The audience is hungry to hear the stories about the songs they danced to when they were young. It is a night of entertainment and revelation. People are swept along as Bachman explains that he and the other band members had green cards that allowed them to work in the USA but that when they were going to Texas to play they were warned to turn around because those green cards also meant they could be drafted. That event resulted in the song American Woman and when Bachman explained that the song sold millions before radio stations figured out it was an anti-war song and that the American Woman wasn’t a rejected lover but the Statue of Liberty, that grey haired audience laughed with delight for they’d been around for the Vietnam War. No one had to give them a history lesson. They’d been there.
During the break between the two sets, a fellow got up and made the point of telling us that no money was being skimmed. That every cent collected would go to Lali. Then there were the draws for signed Randy Bachman posters. When we first arrived, after I’d found a seat, I’d gone back to buy three tickets on the guitar and the posters. Didn’t win so as we were leaving JO bought a poster for twenty dollars. Because she grew up in Winnipeg, Bachman has a musical place in the teenage heart of her youth.
The audience did a great ooohhhmmmm for a friend of Lali’s who spoke for a couple of minutes and thanked Bachman. It was a supreme Salt Spring moment. When the audience was asked to help out with a couple of songs, it did so with enthusiasm.
At the end, the audience stood up to applaud. That has become a meaningless, annoying habit Canadian audiences have got into. However, on this night, it was well deserved.

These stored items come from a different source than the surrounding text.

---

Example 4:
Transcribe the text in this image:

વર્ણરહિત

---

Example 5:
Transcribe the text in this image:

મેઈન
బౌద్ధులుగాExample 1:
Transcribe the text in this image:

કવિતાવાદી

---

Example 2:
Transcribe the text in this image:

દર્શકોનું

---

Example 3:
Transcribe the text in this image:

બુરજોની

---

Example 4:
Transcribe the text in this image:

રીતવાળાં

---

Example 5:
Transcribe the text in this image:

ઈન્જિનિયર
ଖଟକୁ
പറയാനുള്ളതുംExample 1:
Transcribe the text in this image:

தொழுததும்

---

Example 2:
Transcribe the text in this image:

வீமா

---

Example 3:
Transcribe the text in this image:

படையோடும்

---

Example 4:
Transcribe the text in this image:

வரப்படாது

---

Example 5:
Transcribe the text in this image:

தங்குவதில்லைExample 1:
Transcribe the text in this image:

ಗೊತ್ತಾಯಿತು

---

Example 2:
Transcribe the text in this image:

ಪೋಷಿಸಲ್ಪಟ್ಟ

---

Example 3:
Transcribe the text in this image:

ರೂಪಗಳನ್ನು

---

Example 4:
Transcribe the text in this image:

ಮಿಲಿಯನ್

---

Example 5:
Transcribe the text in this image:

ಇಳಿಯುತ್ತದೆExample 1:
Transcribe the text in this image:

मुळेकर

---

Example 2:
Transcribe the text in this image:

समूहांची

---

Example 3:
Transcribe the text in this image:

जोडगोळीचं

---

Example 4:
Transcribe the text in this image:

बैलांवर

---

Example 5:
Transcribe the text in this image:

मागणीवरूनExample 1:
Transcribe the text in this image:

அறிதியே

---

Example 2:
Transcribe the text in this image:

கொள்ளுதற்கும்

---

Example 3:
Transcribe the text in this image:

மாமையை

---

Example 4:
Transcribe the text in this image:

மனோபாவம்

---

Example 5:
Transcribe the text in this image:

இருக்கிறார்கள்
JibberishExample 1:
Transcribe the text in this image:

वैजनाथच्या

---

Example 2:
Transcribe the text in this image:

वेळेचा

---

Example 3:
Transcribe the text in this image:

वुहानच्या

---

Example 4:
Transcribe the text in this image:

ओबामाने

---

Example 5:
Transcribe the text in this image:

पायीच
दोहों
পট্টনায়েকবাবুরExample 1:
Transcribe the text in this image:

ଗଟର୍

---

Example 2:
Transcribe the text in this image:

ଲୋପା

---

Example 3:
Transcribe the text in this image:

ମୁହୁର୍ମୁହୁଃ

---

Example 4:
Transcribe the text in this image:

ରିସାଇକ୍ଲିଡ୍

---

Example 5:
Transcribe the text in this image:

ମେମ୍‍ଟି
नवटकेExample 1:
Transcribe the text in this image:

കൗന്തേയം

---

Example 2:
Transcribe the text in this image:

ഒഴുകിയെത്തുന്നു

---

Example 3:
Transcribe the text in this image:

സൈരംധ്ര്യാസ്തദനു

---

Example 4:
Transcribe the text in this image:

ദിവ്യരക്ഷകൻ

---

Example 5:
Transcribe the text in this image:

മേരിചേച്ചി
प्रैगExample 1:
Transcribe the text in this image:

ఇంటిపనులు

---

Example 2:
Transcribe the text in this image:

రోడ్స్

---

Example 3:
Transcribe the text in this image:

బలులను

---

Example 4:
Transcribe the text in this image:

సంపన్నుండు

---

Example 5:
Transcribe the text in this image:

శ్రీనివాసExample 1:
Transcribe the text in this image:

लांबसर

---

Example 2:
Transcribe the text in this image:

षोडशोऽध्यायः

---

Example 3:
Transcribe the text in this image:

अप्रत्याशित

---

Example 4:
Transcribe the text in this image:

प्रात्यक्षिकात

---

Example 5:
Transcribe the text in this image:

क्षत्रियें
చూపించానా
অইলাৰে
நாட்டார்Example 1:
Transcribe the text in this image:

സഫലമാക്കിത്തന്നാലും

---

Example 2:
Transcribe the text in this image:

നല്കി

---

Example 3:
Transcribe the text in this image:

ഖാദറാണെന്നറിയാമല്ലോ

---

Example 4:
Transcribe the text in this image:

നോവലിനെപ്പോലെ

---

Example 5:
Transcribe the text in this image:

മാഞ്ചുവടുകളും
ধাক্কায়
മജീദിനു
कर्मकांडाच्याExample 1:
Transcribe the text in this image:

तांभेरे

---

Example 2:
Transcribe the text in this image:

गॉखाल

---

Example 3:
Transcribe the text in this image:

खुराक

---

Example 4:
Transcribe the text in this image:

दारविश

On the way back over the winding road, I smiled a lot. It had been a memorable night. I now knew the surprising impulse that replaced “white collar worker” with “taking care of business”. I knew about the pizza deliveryman who looked like Fidel Castro who went on to become a brilliantly successful musician. I woke up smiling the next morning. In spite of the clouds and the rain.

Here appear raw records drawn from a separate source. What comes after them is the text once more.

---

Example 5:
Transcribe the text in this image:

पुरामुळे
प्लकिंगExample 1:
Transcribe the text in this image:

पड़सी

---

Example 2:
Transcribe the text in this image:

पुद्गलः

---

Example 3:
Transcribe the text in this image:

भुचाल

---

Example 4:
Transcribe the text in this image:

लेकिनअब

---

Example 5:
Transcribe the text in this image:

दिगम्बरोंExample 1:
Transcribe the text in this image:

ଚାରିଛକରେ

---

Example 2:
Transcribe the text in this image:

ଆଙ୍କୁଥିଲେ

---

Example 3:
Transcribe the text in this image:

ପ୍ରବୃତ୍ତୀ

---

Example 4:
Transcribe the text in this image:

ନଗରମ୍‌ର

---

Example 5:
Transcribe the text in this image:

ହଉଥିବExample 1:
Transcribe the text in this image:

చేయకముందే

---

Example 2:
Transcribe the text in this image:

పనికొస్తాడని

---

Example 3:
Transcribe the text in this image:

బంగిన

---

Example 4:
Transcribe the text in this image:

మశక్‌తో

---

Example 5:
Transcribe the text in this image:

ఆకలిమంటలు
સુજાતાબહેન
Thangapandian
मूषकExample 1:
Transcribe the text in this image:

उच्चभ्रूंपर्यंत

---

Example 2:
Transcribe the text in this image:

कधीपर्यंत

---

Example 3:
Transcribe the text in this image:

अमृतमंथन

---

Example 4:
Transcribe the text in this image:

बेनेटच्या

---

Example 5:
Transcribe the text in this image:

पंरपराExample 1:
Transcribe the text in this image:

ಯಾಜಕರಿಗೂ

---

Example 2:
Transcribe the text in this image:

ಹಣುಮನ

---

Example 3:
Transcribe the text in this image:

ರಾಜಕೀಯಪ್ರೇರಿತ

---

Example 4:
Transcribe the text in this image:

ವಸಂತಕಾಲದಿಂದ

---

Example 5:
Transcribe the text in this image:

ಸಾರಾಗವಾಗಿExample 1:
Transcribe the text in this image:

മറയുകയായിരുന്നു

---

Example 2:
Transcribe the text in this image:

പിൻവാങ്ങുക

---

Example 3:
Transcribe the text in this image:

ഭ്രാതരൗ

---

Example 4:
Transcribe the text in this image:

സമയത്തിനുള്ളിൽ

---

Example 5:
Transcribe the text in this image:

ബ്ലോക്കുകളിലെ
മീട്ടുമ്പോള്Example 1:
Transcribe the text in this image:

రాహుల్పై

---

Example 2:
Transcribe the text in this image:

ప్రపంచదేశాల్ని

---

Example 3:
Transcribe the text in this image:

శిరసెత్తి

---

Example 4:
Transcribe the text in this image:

I’d watched a community come out to support one of its own who needed help. I’d watched a famous person who doesn’t need to help anyone, help someone who needed help. I saw some of the forty-five volunteers and the audience members who bought tickets, Lali pops and posters, who came together for a good cause. It used to be called being a community.

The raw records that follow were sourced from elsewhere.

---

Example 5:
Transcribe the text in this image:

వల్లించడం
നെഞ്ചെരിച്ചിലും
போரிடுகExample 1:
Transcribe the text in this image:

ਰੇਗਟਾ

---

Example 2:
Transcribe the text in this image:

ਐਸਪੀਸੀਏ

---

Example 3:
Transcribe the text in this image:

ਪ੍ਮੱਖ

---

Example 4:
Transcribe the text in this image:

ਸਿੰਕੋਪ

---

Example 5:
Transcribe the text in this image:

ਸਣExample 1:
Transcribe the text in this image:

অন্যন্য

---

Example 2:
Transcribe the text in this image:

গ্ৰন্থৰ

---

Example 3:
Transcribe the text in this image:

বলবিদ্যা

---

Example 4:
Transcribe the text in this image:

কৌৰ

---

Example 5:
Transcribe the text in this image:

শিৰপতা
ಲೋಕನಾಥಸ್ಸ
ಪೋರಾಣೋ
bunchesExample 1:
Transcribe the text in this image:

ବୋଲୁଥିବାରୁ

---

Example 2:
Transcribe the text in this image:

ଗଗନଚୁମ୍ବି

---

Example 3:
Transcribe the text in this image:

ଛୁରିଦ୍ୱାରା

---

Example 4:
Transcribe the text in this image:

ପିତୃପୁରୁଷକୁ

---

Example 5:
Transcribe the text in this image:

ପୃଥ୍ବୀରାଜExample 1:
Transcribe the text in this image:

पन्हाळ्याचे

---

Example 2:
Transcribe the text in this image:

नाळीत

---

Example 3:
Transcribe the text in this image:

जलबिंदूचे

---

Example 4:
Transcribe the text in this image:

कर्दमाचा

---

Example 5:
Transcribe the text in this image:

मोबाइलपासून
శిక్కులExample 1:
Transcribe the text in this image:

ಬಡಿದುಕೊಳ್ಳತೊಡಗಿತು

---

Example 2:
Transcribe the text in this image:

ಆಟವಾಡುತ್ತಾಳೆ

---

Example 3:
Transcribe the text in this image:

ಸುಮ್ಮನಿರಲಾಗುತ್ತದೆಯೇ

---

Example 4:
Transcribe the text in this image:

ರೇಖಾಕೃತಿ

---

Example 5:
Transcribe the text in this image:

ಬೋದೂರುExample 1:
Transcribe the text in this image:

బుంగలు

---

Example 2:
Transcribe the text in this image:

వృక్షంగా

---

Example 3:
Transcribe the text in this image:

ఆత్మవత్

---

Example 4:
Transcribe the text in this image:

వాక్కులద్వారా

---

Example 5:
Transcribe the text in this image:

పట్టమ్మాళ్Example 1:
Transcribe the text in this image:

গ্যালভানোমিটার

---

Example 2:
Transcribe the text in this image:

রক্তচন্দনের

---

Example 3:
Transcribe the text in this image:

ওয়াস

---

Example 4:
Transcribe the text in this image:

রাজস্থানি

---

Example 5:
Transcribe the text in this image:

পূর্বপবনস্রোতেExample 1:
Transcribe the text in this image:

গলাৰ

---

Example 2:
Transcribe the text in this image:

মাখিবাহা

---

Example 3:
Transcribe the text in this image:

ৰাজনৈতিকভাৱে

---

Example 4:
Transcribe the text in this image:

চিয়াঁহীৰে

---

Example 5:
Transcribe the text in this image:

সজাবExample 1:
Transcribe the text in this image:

After my grandmother died at age thirty-two, my grandfather was bankrupt. My grandmother had been ill and needed private nursing for four years. All his savings had gone for housekeepers and nurses. He was a carpenter and, in the winter, he went fishing on Lake Winnipeg. They had four children. The community in Gimli, Manitoba, gathered together and held a fund raiser for him. Those are the community values we sometimes talk about with nostalgia. However, I felt as I sat in the audience listening to Randy Bachman, that there are places where those community values still exist.